Her forehead wrinkles. “Sal?—”

“Just to schedule them. I’m staying by your side for the surgery.”

She bites her lip, then nods. “Okay.”

We lie silently. My pain is gone. In its place, warmth flows—viscous, unstoppable.

“Can we sleep?” she whispers, eyelids heavy.

“Yes.”

But sleep eludes me for an hour. I watch snow swirl through half-drawn curtains, analyzing emotions impossible to pin down. Eventually, my heart now calm, I drift off to her steady breathing, her weight an anchor pulling me into the safest depths.

Sleeping next to Tabitha is the most restorative sleep I’ve ever had. When I wake, my chest feels fine. I flex experimentally—no twinge. Data supports last night’s thesis.

I kiss her forehead, and she stirs. “Mm, what?”

“Just getting up for a shower. Feel free to keep sleeping.”

After a quick shower, I find her gone. A note on her pillow tells me, “Too hungry to stay. Sorry. XO, T.” Can’t blame her there. I’m starving.

Downstairs, I find Dante standing barefoot in flannel pants, flipping cinnamon-sugar brioche slices on the griddle. Tabitha perches on a stool, instructing him on technique, her hair in a messy bun. She sees me, her smile brightened by her inner warmth.

“Looking snazzy, Sal,” Dante jokes.

I slap his shoulder lightly. “Focus or you’ll burn breakfast.”

“We’re covered.” He grins. “Chef Tabitha ensures quality.”

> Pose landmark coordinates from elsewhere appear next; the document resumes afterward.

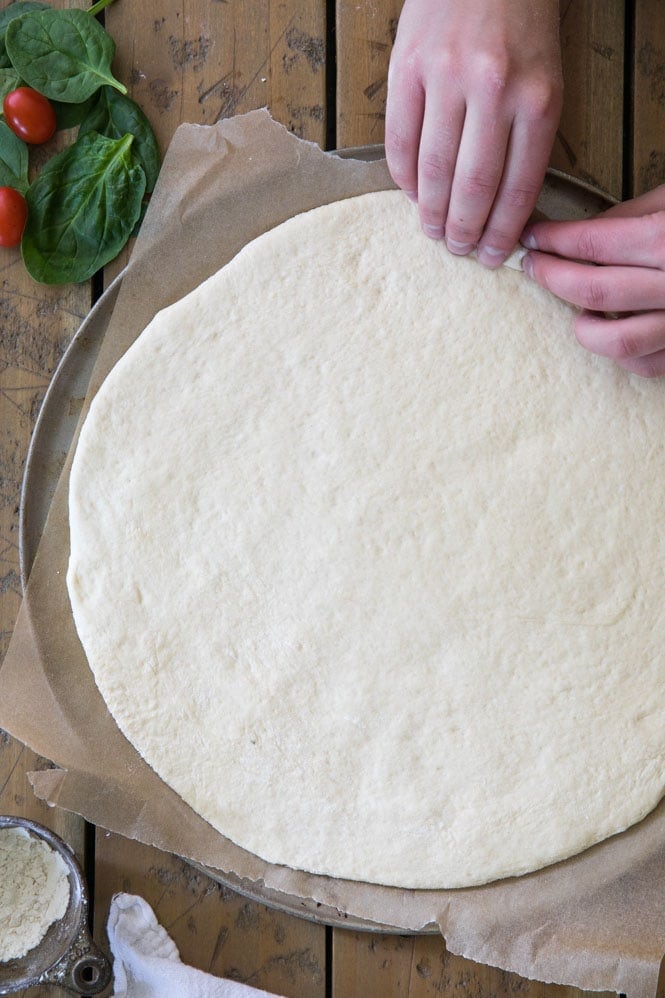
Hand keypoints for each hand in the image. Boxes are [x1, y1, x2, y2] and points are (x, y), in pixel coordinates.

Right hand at [385, 0, 561, 267]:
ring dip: (430, 212)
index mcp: (537, 98)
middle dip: (463, 231)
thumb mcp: (544, 79)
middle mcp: (493, 90)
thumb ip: (526, 137)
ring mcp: (446, 78)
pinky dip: (404, 177)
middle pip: (472, 187)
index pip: (517, 188)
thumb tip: (502, 206)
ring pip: (433, 170)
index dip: (501, 232)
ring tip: (431, 230)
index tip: (492, 256)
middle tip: (457, 249)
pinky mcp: (407, 67)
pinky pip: (400, 139)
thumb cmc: (519, 23)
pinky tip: (411, 193)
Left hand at [522, 186, 664, 377]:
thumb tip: (588, 230)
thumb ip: (635, 214)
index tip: (533, 237)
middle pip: (594, 289)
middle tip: (533, 265)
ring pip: (616, 340)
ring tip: (574, 309)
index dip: (553, 240)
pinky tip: (615, 331)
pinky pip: (645, 364)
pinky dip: (621, 353)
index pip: (593, 242)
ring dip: (583, 325)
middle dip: (551, 277)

Tabitha passes me a mug bearing a heart on it. I chuckle—her sense of humor or coincidence? She winks. Definitely a nudging joke. I kiss the tip of her nose, then swat her ass. “Brat.”

She beams at that.

Nico enters in a tailored travel blazer, eyes scanning, satisfied. “French toast? What would your trainer say, Dante?”

“That she’s jealous. Want some?”

“Yes, please.”

It’s oddly domestic, the four of us teasing over French toast and coffee. Lazy brunches are the best brunches. It’s hard to believe the day started with fireworks, and now we’re here like nothing ever happened. Tabitha smooths things over by her very presence.

I need that in my life. I’m not sure how to explain that to my brothers. But I hope they understand that I’m not willing to end things just because the contract ends.